TASK:
Check each line of the records below for the word "button" and copy those where it appears.
** Opening DATA SUPPLIED block **
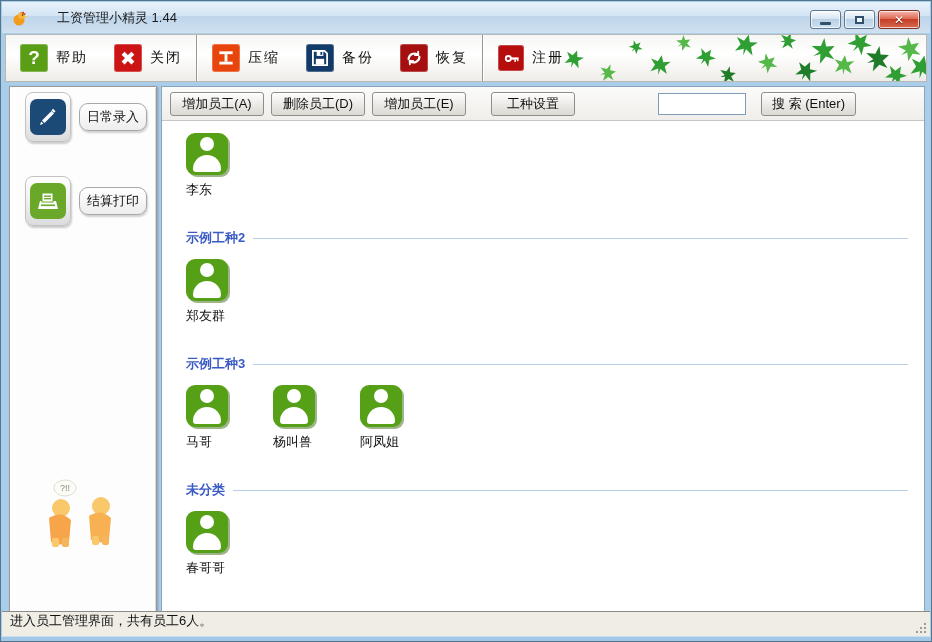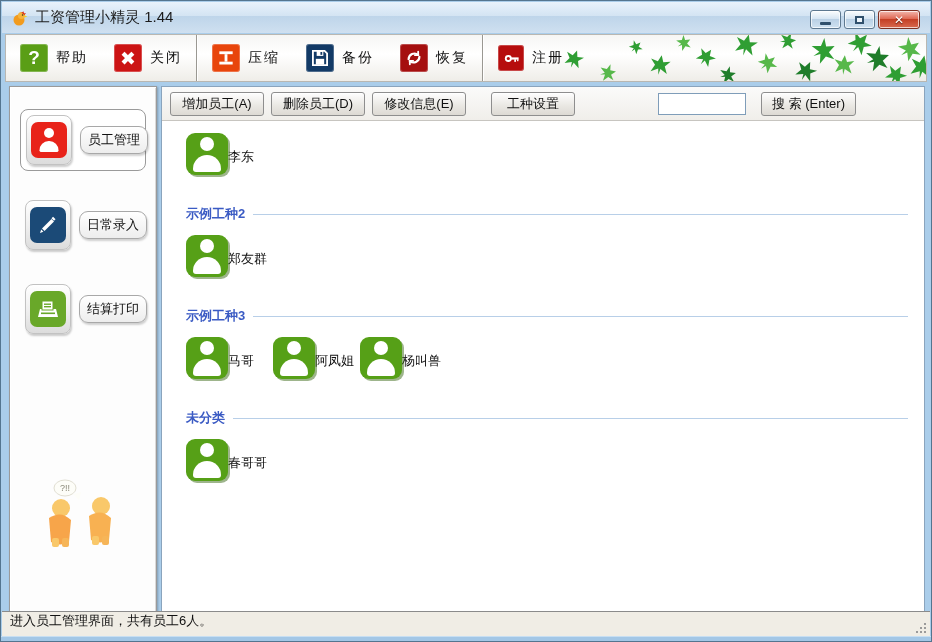--- a/index.html
+++ b/index.html
@@ -7,21 +7,21 @@
   body { background:#9db6cc; }
 
   
   .window { position:relative; width:932px; height:642px;
     background:#aacdea; border:1px solid #54758f; overflow:hidden; }
 
   .titlebar { position:absolute; left:1px; top:1px; right:1px; height:31px;
     background:linear-gradient(#e8f2fb, #d3e4f3 45%, #bed5ea 46%, #cfe0f0);
     display:flex; align-items:center; padding-left:9px; }
   .app-icon { width:17px; height:16px; margin-right:7px; }
-  .title-text { font-size:15px; color:#1c1c1c; }
+  .title-text { font-size:13px; color:#1c1c1c;margin-left:22px; }
 
   .win-controls { position:absolute; top:8px; right:10px; display:flex; gap:3px; }
   .win-btn { width:31px; height:19px; border:1px solid #5d7890; border-radius:3px;
     background:linear-gradient(#fbfdfe, #d7e6f3 45%, #b8cfe4 46%, #cfe2f1);
     display:flex; align-items:center; justify-content:center;
     box-shadow:inset 0 0 0 1px rgba(255,255,255,.7); }
   .win-btn.close { width:42px; background:linear-gradient(#f2b8ae, #e06a55 45%, #c23c22 46%, #d96a50); border-color:#7e3022; }
   .glyph-min { width:11px; height:3px; background:#30506c; margin-top:7px; border-radius:1px; }
   .glyph-restore { width:9px; height:8px; border:2px solid #30506c; background:#eef5fb; }
   .glyph-close { color:#fff; font-size:12px; font-weight:bold; text-shadow:0 1px 1px #5c1206; }
@@ -90,21 +90,21 @@
     font-size:13px; padding:0 4px; margin-right:8px; }
   .search-btn { min-width:88px; margin-right:60px; }
 
   
   .content { padding:12px 10px 0 24px; }
   .emp-group { margin-bottom:30px; }
   .group-header { display:flex; align-items:center; gap:8px; margin-bottom:12px; }
   .group-title { font-size:13px; font-weight:bold; color:#3b5bc4; white-space:nowrap; }
   .group-rule { flex:1; height:1px; background:#b8cfe8; margin-right:6px; }
   .tiles { display:flex; }
-  .tile { width:87px; display:flex; flex-direction:row; align-items:center; cursor:pointer; }
+  .tile { width:87px; display:flex; flex-direction:column; cursor:pointer; }
   .person { position:relative; width:42px; height:42px; border-radius:9px; background:#56a017;
     box-shadow:2px 2px 0 rgba(40,90,0,.45); }
   .person::before { content:""; position:absolute; top:4px; left:50%; transform:translateX(-50%);
     width:14px; height:14px; border-radius:50%; background:#fff; }
   .person::after { content:""; position:absolute; bottom:3px; left:50%; transform:translateX(-50%);
     width:28px; height:17px; border-radius:14px 14px 3px 3px; background:#fff; }
   .emp-name { margin-top:6px; font-size:13px; color:#111; }
 
   
   .statusbar { position:absolute; left:1px; right:1px; bottom:5px; height:25px;
@@ -230,28 +230,20 @@
         <use href="#leaf" fill="#2f9e33" transform="translate(304,8) rotate(40) scale(1.2)"></use>
         <use href="#leaf" fill="#1f7d2a" transform="translate(322,24) rotate(70) scale(1.3)"></use>
         <use href="#leaf" fill="#2f9e33" transform="translate(340,40) rotate(30) scale(1.1)"></use>
         <use href="#leaf" fill="#57b84a" transform="translate(354,14) rotate(55) scale(1.2)"></use>
         <use href="#leaf" fill="#2f9e33" transform="translate(366,32) rotate(12) scale(1.3)"></use>
       </g>
     </svg>
   </div>
 
   <div class="sidebar">
-    <div class="side-item first selected">
-      <div class="side-ico-btn">
-        <div class="side-ico red">
-            <div class="mini-person"></div>
-          </div>
-      </div>
-      <span class="side-label">员工管理</span>
-    </div>
     <div class="side-item">
       <div class="side-ico-btn">
         <div class="side-ico navy">
           <svg width="24" height="24" viewBox="0 0 24 24">
               <path d="M6 15.5 L15.5 6 L18 8.5 L8.5 18 Z" fill="#fff"></path>
               <path d="M5.2 16.6 L7.4 18.8 L4 20 Z" fill="#fff"></path>
               <rect x="15.8" y="4.6" width="3.5" height="2.2" transform="rotate(45 17.5 5.7)" fill="#fff"></rect>
             </svg>
         </div>
       </div>
@@ -286,21 +278,21 @@
         <rect x="57" y="70" width="7" height="9" rx="2" fill="#f9c86a"></rect>
           <rect x="67" y="70" width="7" height="9" rx="2" fill="#f6b558"></rect>
       </svg>
     </div>
   </div>
 
   <div class="main">
     <div class="actionbar">
       <button class="btn">增加员工(A)</button>
       <button class="btn">删除员工(D)</button>
-      <button class="btn">修改信息(E)</button>
+      <button class="btn">增加员工(E)</button>
       <button class="btn small">工种设置</button>
       <div class="spacer"></div>
       <input class="search-input" type="text" value="" style="">
       <button class="btn search-btn">搜 索 (Enter)</button>
     </div>
 
     <div class="content">
 
       <div class="emp-group">
         <div class="tiles">
@@ -329,25 +321,25 @@
           <span class="group-title">示例工种3</span>
           <div class="group-rule"></div>
         </div>
         <div class="tiles">
           <div class="tile">
             <div class="person"></div>
             <span class="emp-name">马哥</span>
           </div>
           <div class="tile">
             <div class="person"></div>
+            <span class="emp-name">杨叫兽</span>
+          </div>
+          <div class="tile">
+            <div class="person"></div>
             <span class="emp-name">阿凤姐</span>
-          </div>
-          <div class="tile">
-            <div class="person"></div>
-            <span class="emp-name">杨叫兽</span>
           </div>
         </div>
       </div>
 
       <div class="emp-group">
         <div class="group-header">
           <span class="group-title">未分类</span>
           <div class="group-rule"></div>
         </div>
         <div class="tiles">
** Closing DATA SUPPLIED block **
WRITTEN ANSWER:
       <button class="btn">增加员工(A)</button>
       <button class="btn">删除员工(D)</button>
-      <button class="btn">修改信息(E)</button>
+      <button class="btn">增加员工(E)</button>
       <button class="btn small">工种设置</button>
       <button class="btn search-btn">搜 索 (Enter)</button>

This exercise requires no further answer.